§ **CONSIGNE**: Présentez toutes les lignes ci-dessous sous forme de liste numérotée, en omettant les lignes vides. Laissez les images de côté dans votre réponse.

§ **DONNÉES FOURNIES**:
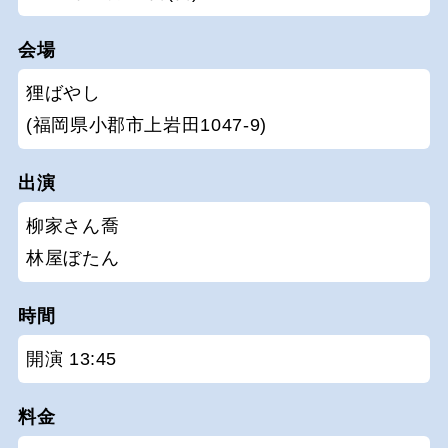
会場
狸ばやし
(福岡県小郡市上岩田1047-9)
出演
柳家さん喬
林屋ぼたん
時間
開演 13:45
料金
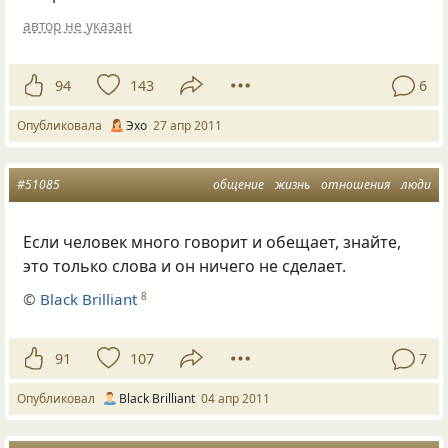
автор не указан
94
143
6
Опубликовала
Эхо
27 апр 2011
#51085
общение
жизнь
отношения
люди
Если человек много говорит и обещает, знайте,
это только слова и он ничего не сделает.
©
Black Brilliant
8
91
107
7
Опубликовал
Black Brilliant
04 апр 2011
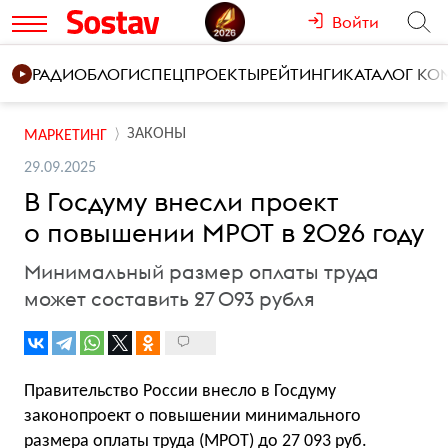
Войти
РАДИО
БЛОГИ
СПЕЦПРОЕКТЫ
РЕЙТИНГИ
КАТАЛОГ К
ЗАКОНЫ
МАРКЕТИНГ
29.09.2025
В Госдуму внесли проект
о повышении МРОТ в 2026 году
Минимальный размер оплаты труда
может составить 27 093 рубля
Правительство России внесло в Госдуму
законопроект о повышении минимального
размера оплаты труда (МРОТ) до 27 093 руб.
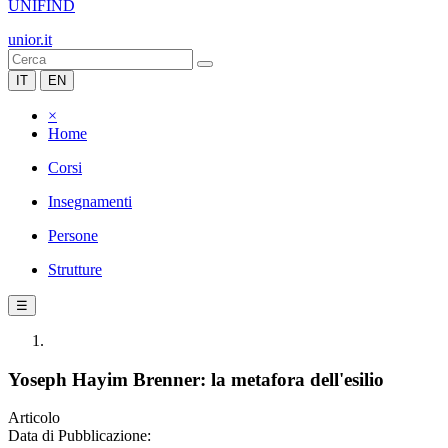
UNIFIND
unior.it
IT
EN
×
Home
Corsi
Insegnamenti
Persone
Strutture
☰
Yoseph Hayim Brenner: la metafora dell'esilio
Articolo
Data di Pubblicazione:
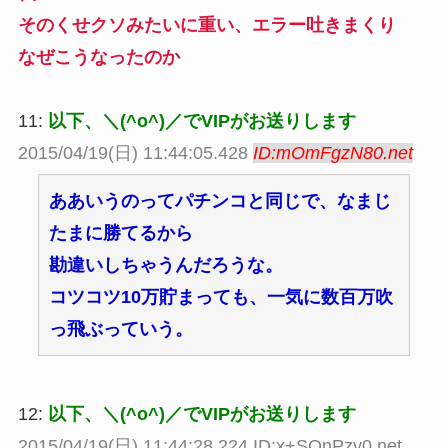
そのくせクソみたいに重い、エラー吐きまくり
なぜこうなったのか
11:
以下、＼(^o^)／でVIPがお送りします
2015/04/19(日) 11:44:05.428
ID:mOmFgzN80.net
ああいうのってパチンコと同じで、なまじ
たまに勝てるから
勘違いしちゃうんだろうな。
コツコツ10万貯まっても、一気に数百万吹
っ飛ぶっていう。
12:
以下、＼(^o^)／でVIPがお送りします
2015/04/19(日) 11:44:28.224 ID:x+SQnPzv0.net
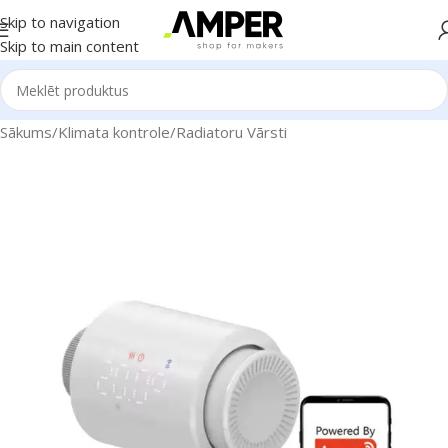
Skip to navigation
Skip to main content
Sākums
/
Klimata kontrole
/
Radiatoru Vārsti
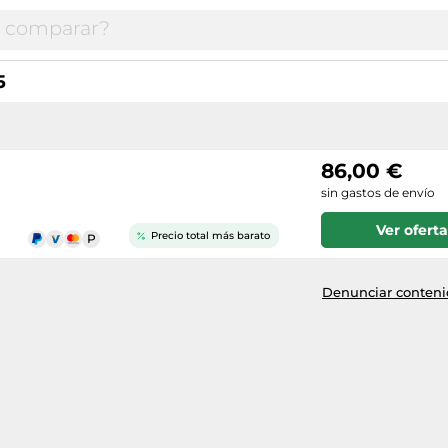
5
86,00 €
sin gastos de envío
Ver oferta
Precio total más barato
Denunciar contenid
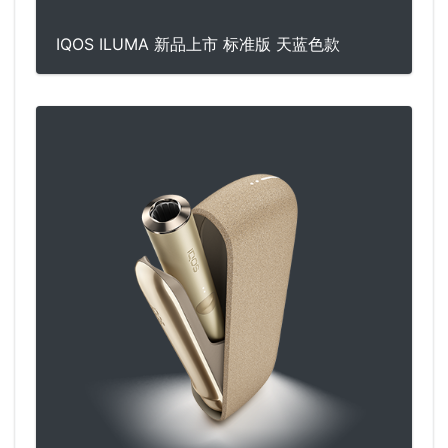
IQOS ILUMA 新品上市 标准版 天蓝色款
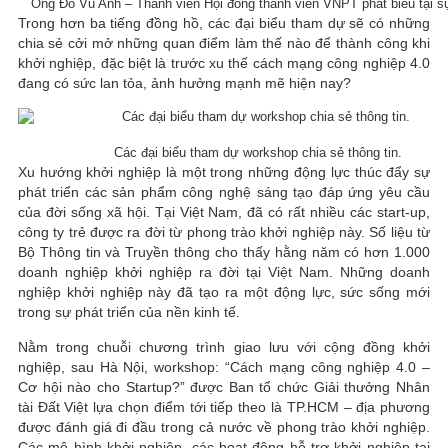
Ông Đỗ Vũ Anh – Thành viên Hội đồng thành viên VNPT phát biểu tại s
Trong hơn ba tiếng đồng hồ, các đại biểu tham dự sẽ có những
chia sẻ cởi mở những quan điểm làm thế nào để thành công khi
khởi nghiệp, đặc biệt là trước xu thế cách mạng công nghiệp 4.0
đang có sức lan tỏa, ảnh hưởng mạnh mẽ hiện nay?
Các đại biểu tham dự workshop chia sẻ thông tin.
Xu hướng khởi nghiệp là một trong những động lực thúc đẩy sự
phát triển các sản phẩm công nghệ sáng tạo đáp ứng yêu cầu
của đời sống xã hội. Tại Việt Nam, đã có rất nhiều các start-up,
công ty trẻ được ra đời từ phong trào khởi nghiệp này. Số liệu từ
Bộ Thông tin và Truyền thông cho thấy hằng năm có hơn 1.000
doanh nghiệp khởi nghiệp ra đời tại Việt Nam. Những doanh
nghiệp khởi nghiệp này đã tạo ra một động lực, sức sống mới
trong sự phát triển của nền kinh tế.
Nằm trong chuỗi chương trình giao lưu với cộng đồng khởi
nghiệp, sau Hà Nội, workshop: “Cách mạng công nghiệp 4.0 –
Cơ hội nào cho Startup?” được Ban tổ chức Giải thưởng Nhân
tài Đất Việt lựa chọn điểm tới tiếp theo là TP.HCM – địa phương
được đánh giá đi đầu trong cả nước về phong trào khởi nghiệp.
Các mô hình khởi nghiệp, các hoạt động hỗ trợ khởi nghiệp tại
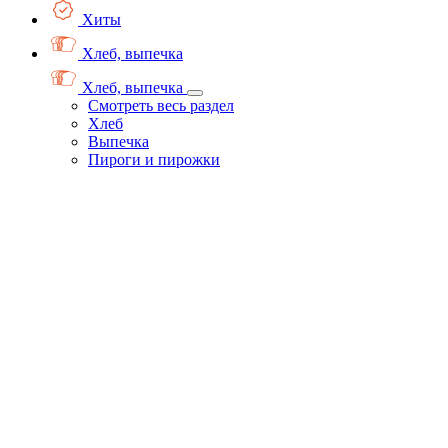
Хиты
Хлеб, выпечка
Хлеб, выпечка
Смотреть весь раздел
Хлеб
Выпечка
Пироги и пирожки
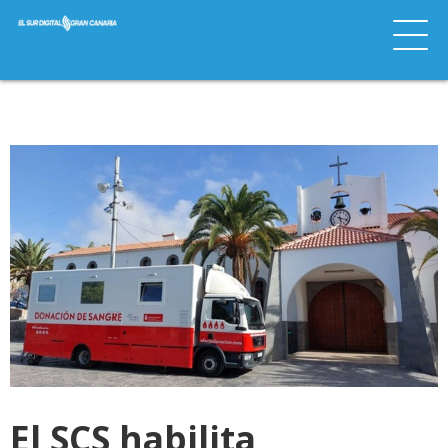
El SCS habilita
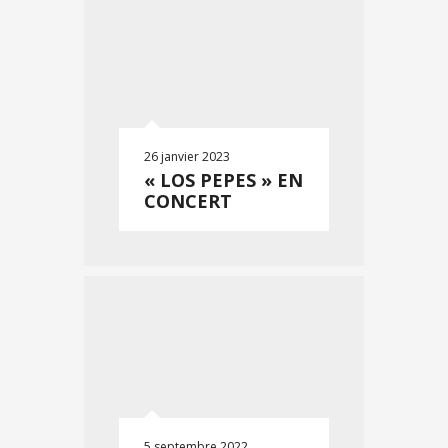
26 janvier 2023
« LOS PEPES » EN
CONCERT
5 septembre 2022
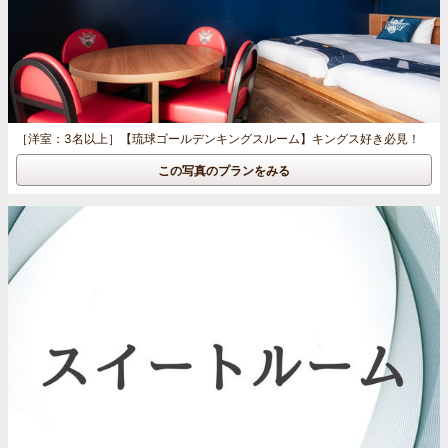
［洋室：3名以上］
【琉球ゴールデンキングスルーム】キングス好き必見！
この写真のプランをみる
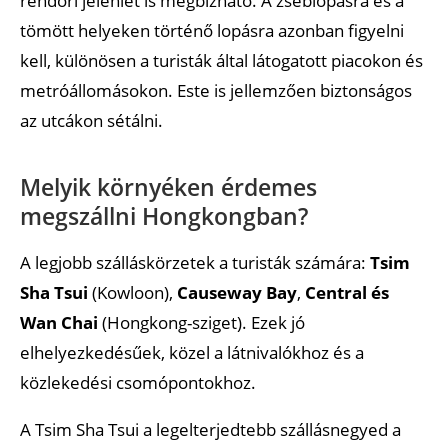
rendőri jelenlét is megbízható. A zseblopásra és a
tömött helyeken történő lopásra azonban figyelni
kell, különösen a turisták által látogatott piacokon és
metróállomásokon. Este is jellemzően biztonságos
az utcákon sétálni.
Melyik környéken érdemes
megszállni Hongkongban?
A legjobb szálláskörzetek a turisták számára:
Tsim
Sha Tsui
(Kowloon),
Causeway Bay
,
Central és
Wan Chai
(Hongkong-sziget). Ezek jó
elhelyezkedésűek, közel a látnivalókhoz és a
közlekedési csomópontokhoz.
A Tsim Sha Tsui a legelterjedtebb szállásnegyed a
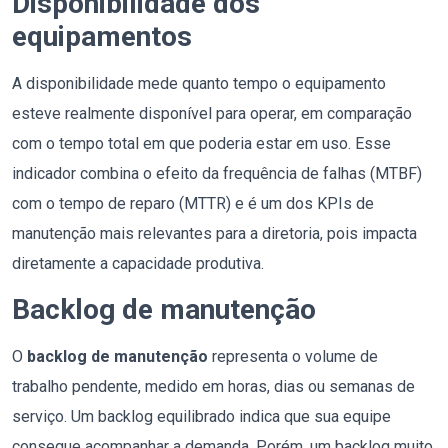
Disponibilidade dos
equipamentos
A disponibilidade mede quanto tempo o equipamento
esteve realmente disponível para operar, em comparação
com o tempo total em que poderia estar em uso. Esse
indicador combina o efeito da frequência de falhas (MTBF)
com o tempo de reparo (MTTR) e é um dos KPIs de
manutenção mais relevantes para a diretoria, pois impacta
diretamente a capacidade produtiva.
Backlog de manutenção
O
backlog de manutenção
representa o volume de
trabalho pendente, medido em horas, dias ou semanas de
serviço. Um backlog equilibrado indica que sua equipe
consegue acompanhar a demanda. Porém, um backlog muito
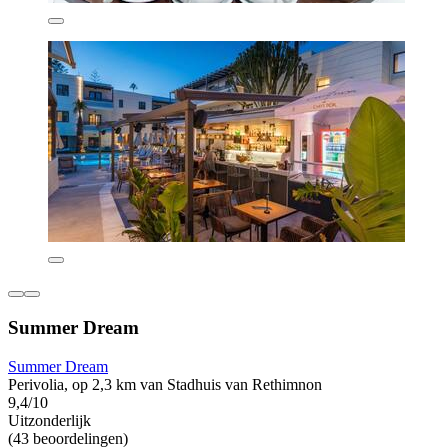
Summer Dream
Summer Dream
Perivolia, op 2,3 km van Stadhuis van Rethimnon
9,4/10
Uitzonderlijk
(43 beoordelingen)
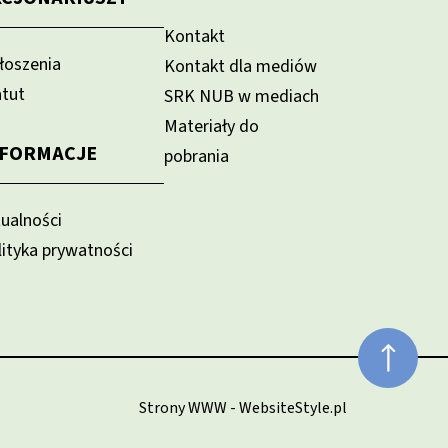
Kontakt
łoszenia
Kontakt dla mediów
atut
SRK NUB w mediach
Materiały do
NFORMACJE
pobrania
tualności
lityka prywatności
Strony WWW - WebsiteStyle.pl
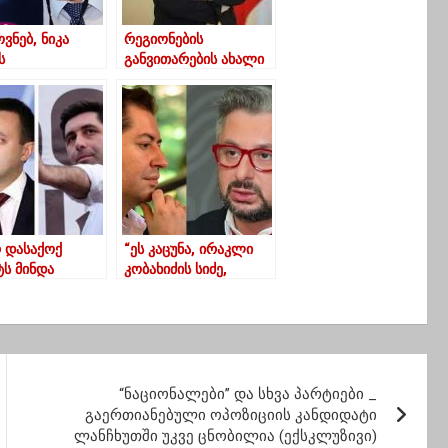
ვნებ, ნიკა
რეგიონების
ს
განვითარების ახალი
ისუფლება
ტალღა იწყება-
ად მოხდება –
თურნავა
იუსი
რ დასაქოქ
“ეს კაცუნა, ირაკლი
ს მინდა
კობახიძის სიძე,
ა…” – ვახო
წლების წინ ჩემი
სტუდენტი იყო, იქაც
“პა ბლატუ” მოხვდა,
ამბიციური “ტუპიაკი”-
ნიკა გვარამია
“ნაციონალები” და სხვა პარტიები _
გაერთიანებული ოპოზიციის კანდიდატი
ლანჩხუთში უკვე ცნობილია (ექსკლუზივი)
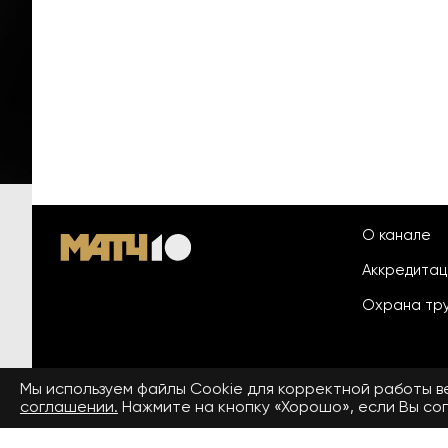
О канале
Аккредита
Охрана тр
Мы используем файлы Сookie для корректной работы 
© 2026 «ООО «Национальный
соглашении.
Нажмите на кнопку «Хорошо», если Вы сог
Пользовател
спортивный телеканал»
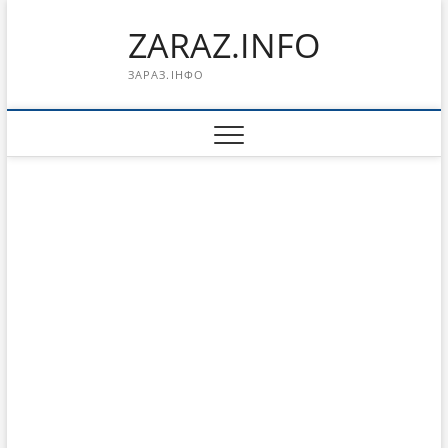
Перейти
ZARAZ.INFO
к
содержимому
ЗАРАЗ.ІНФО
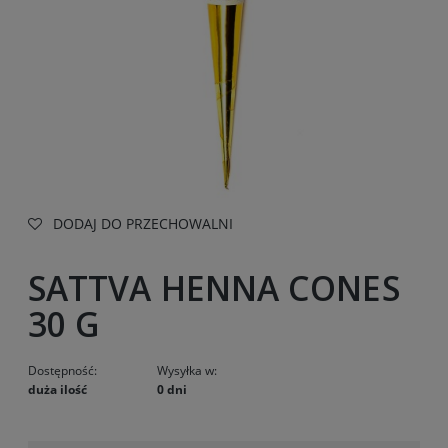
DODAJ DO PRZECHOWALNI
SATTVA HENNA CONES
30 G
Dostępność:
Wysyłka w:
duża ilość
0 dni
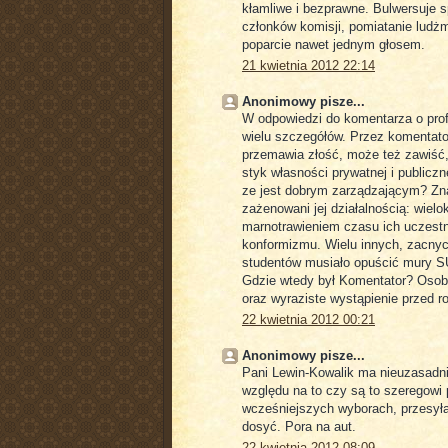
kłamliwe i bezprawne. Bulwersuje
członków komisji, pomiatanie ludżm
poparcie nawet jednym głosem.
21 kwietnia 2012 22:14
Anonimowy pisze...
W odpowiedzi do komentarza o prof
wielu szczegółów. Przez komentato
przemawia złość, może też zawiść,z
styk własności prywatnej i publicz
ze jest dobrym zarządzającym? Znam
zażenowani jej działalnością: wiel
marnotrawieniem czasu ich uczest
konformizmu. Wielu innych, zacny
studentów musiało opuścić mury SU
Gdzie wtedy był Komentator? Osobi
oraz wyraziste wystąpienie przed 
22 kwietnia 2012 00:21
Anonimowy pisze...
Pani Lewin-Kowalik ma nieuzasadni
względu na to czy są to szeregowi 
wcześniejszych wyborach, przesyła
dosyć. Pora na aut.
22 kwietnia 2012 08:09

§ **RÉSULTAT**:
1. 会場
2. 狸ばやし
3. (福岡県小郡市上岩田1047-9)
4. 出演
5. 柳家さん喬
6. 林屋ぼたん
7. 時間
8. 開演 13:45
9. 料金
10. автор не указан
11. 94
12. 143
13. 6
14. Опубликовала
15. Эхо
16. 27 апр 2011
17. #51085
18. общение
19. жизнь
20. отношения
21. люди
22. Если человек много говорит и обещает, знайте,
23. это только слова и он ничего не сделает.
24. ©
25. Black Brilliant
26. 8
27. 91
28. 107
29. 7
30. Опубликовал
31. Black Brilliant
32. 04 апр 2011
33. Войти
34. РАДИО
35. БЛОГИ
36. СПЕЦПРОЕКТЫ
37. РЕЙТИНГИ
38. КАТАЛОГ К
39. ЗАКОНЫ
40. МАРКЕТИНГ
41. 29.09.2025
42. В Госдуму внесли проект
43. о повышении МРОТ в 2026 году
44. Минимальный размер оплаты труда
45. может составить 27 093 рубля
46. Правительство России внесло в Госдуму
47. законопроект о повышении минимального
48. размера оплаты труда (МРОТ) до 27 093 руб.
49. UNIFIND
50. unior.it
51. IT
52. EN
53. ×
54. Home
55. Corsi
56. Insegnamenti
57. Persone
58. Strutture
59. ☰
60. Yoseph Hayim Brenner: la metafora dell'esilio
61. Articolo
62. Data di Pubblicazione:
63. そのくせクソみたいに重い、エラー吐きまくり
64. なぜこうなったのか
65. 11:
66. 以下、＼(^o^)／でVIPがお送りします
67. 2015/04/19(日) 11:44:05.428
68. ID:mOmFgzN80.net
69. ああいうのってパチンコと同じで、なまじ
70. たまに勝てるから
71. 勘違いしちゃうんだろうな。
72. コツコツ10万貯まっても、一気に数百万吹
73. っ飛ぶっていう。
74. 12:
75. 以下、＼(^o^)／でVIPがお送りします
76. 2015/04/19(日) 11:44:28.224 ID:x+SQnPzv0.net
77. Skip to navigation
78. Skip to main content
79. Sākums
80. /
81. Klimata kontrole
82. /
83. Radiatoru Vārsti
84. 5
85. 86,00 €
86. sin gastos de envío
87. Ver oferta
88. Precio total más barato
89. Denunciar contenid
90. IQOS ILUMA 新品上市 标准版 天蓝色款
91. Ông Đỗ Vũ Anh – Thành viên Hội đồng thành viên VNPT phát biểu tại s
92. Trong hơn ba tiếng đồng hồ, các đại biểu tham dự sẽ có những
93. chia sẻ cởi mở những quan điểm làm thế nào để thành công khi
94. khởi nghiệp, đặc biệt là trước xu thế cách mạng công nghiệp 4.0
95. đang có sức lan tỏa, ảnh hưởng mạnh mẽ hiện nay?
96. Các đại biểu tham dự workshop chia sẻ thông tin.
97. Xu hướng khởi nghiệp là một trong những động lực thúc đẩy sự
98. phát triển các sản phẩm công nghệ sáng tạo đáp ứng yêu cầu
99. của đời sống xã hội. Tại Việt Nam, đã có rất nhiều các start-up,
100. công ty trẻ được ra đời từ phong trào khởi nghiệp này. Số liệu từ
101. Bộ Thông tin và Truyền thông cho thấy hằng năm có hơn 1.000
102. doanh nghiệp khởi nghiệp ra đời tại Việt Nam. Những doanh
103. nghiệp khởi nghiệp này đã tạo ra một động lực, sức sống mới
104. trong sự phát triển của nền kinh tế.
105. Nằm trong chuỗi chương trình giao lưu với cộng đồng khởi
106. nghiệp, sau Hà Nội, workshop: “Cách mạng công nghiệp 4.0 –
107. Cơ hội nào cho Startup?” được Ban tổ chức Giải thưởng Nhân
108. tài Đất Việt lựa chọn điểm tới tiếp theo là TP.HCM – địa phương
109. được đánh giá đi đầu trong cả nước về phong trào khởi nghiệp.
110. Các mô hình khởi nghiệp, các hoạt động hỗ trợ khởi nghiệp tại
111. Хиты
112. Хлеб, выпечка
113. Хлеб, выпечка
114. Смотреть весь раздел
115. Хлеб
116. Выпечка
117. Пироги и пирожки
118. El SCS habilita
119. 26 janvier 2023
120. « LOS PEPES » EN
121. CONCERT
122. 5 septembre 2022
123. ［洋室：3名以上］
124. 【琉球ゴールデンキングスルーム】キングス好き必見！
125. この写真のプランをみる
126. rendőri jelenlét is megbízható. A zseblopásra és a
127. tömött helyeken történő lopásra azonban figyelni
128. kell, különösen a turisták által látogatott piacokon és
129. metróállomásokon. Este is jellemzően biztonságos
130. az utcákon sétálni.
131. Melyik környéken érdemes
132. megszállni Hongkongban?
133. A legjobb szálláskörzetek a turisták számára:
134. Tsim
135. Sha Tsui
136. (Kowloon),
137. Causeway Bay
138. ,
139. Central és
140. Wan Chai
141. (Hongkong-sziget). Ezek jó
142. elhelyezkedésűek, közel a látnivalókhoz és a
143. közlekedési csomópontokhoz.
144. A Tsim Sha Tsui a legelterjedtebb szállásnegyed a
145. Disponibilidade dos
146. equipamentos
147. A disponibilidade mede quanto tempo o equipamento
148. esteve realmente disponível para operar, em comparação
149. com o tempo total em que poderia estar em uso. Esse
150. indicador combina o efeito da frequência de falhas (MTBF)
151. com o tempo de reparo (MTTR) e é um dos KPIs de
152. manutenção mais relevantes para a diretoria, pois impacta
153. diretamente a capacidade produtiva.
154. Backlog de manutenção
155. O
156. backlog de manutenção
157. representa o volume de
158. trabalho pendente, medido em horas, dias ou semanas de
159. serviço. Um backlog equilibrado indica que sua equipe
160. consegue acompanhar a demanda. Porém, um backlog muito
161. Summer Dream
162. Summer Dream
163. Perivolia, op 2,3 km van Stadhuis van Rethimnon
164. 9,4/10
165. Uitzonderlijk
166. (43 beoordelingen)
167. Kontakt
168. łoszenia
169. Kontakt dla mediów
170. atut
171. SRK NUB w mediach
172. Materiały do
173. NFORMACJE
174. pobrania
175. tualności
176. lityka prywatności
177. Strony WWW - WebsiteStyle.pl
178. ვნებ, ნიკა
179. რეგიონების
180. ს
181. განვითარების ახალი
182. ისუფლება
183. ტალღა იწყება-
184. ად მოხდება –
185. თურნავა
186. იუსი
187. რ დასაქოქ
188. “ეს კაცუნა, ირაკლი
189. ს მინდა
190. კობახიძის სიძე,
191. ა…” – ვახო
192. წლების წინ ჩემი
193. სტუდენტი იყო, იქაც
194. “პა ბლატუ” მოხვდა,
195. ამბიციური “ტუპიაკი”-
196. ნიკა გვარამია
197. “ნაციონალები” და სხვა პარტიები _
198. გაერთიანებული ოპოზიციის კანდიდატი
199. ლანჩხუთში უკვე ცნობილია (ექსკლუზივი)
200. О канале
201. Аккредита
202. Охрана тр
203. Мы используем файлы Сookie для корректной работы 
204. © 2026 «ООО «Национальный
205. соглашении.
206. Нажмите на кнопку «Хорошо», если Вы сог
207. Пользовател
208. спортивный телеканал»
209. Перейти
210. ZARAZ.INFO
211. к
212. содержимому
213. ЗАРАЗ.ІНФО
214. DODAJ DO PRZECHOWALNI
215. SATTVA HENNA CONES
216. 30 G
217. Dostępność:
218. Wysyłka w:
219. duża ilość
220. 0 dni
221. kłamliwe i bezprawne. Bulwersuje
222. członków komisji, pomiatanie ludżm
223. poparcie nawet jednym głosem.
224. 21 kwietnia 2012 22:14
225. Anonimowy pisze...
226. W odpowiedzi do komentarza o prof
227. wielu szczegółów. Przez komentato
228. przemawia złość, może też zawiść,z
229. styk własności prywatnej i publicz
230. ze jest dobrym zarządzającym? Znam
231. zażenowani jej działalnością: wiel
232. marnotrawieniem czasu ich uczest
233. konformizmu. Wielu innych, zacny
234. studentów musiało opuścić mury SU
235. Gdzie wtedy był Komentator? Osobi
236. oraz wyraziste wystąpienie przed 
237. 22 kwietnia 2012 00:21
238. Anonimowy pisze...
239. Pani Lewin-Kowalik ma nieuzasadni
240. względu na to czy są to szeregowi 
241. wcześniejszych wyborach, przesyła
242. dosyć. Pora na aut.
243. 22 kwietnia 2012 08:09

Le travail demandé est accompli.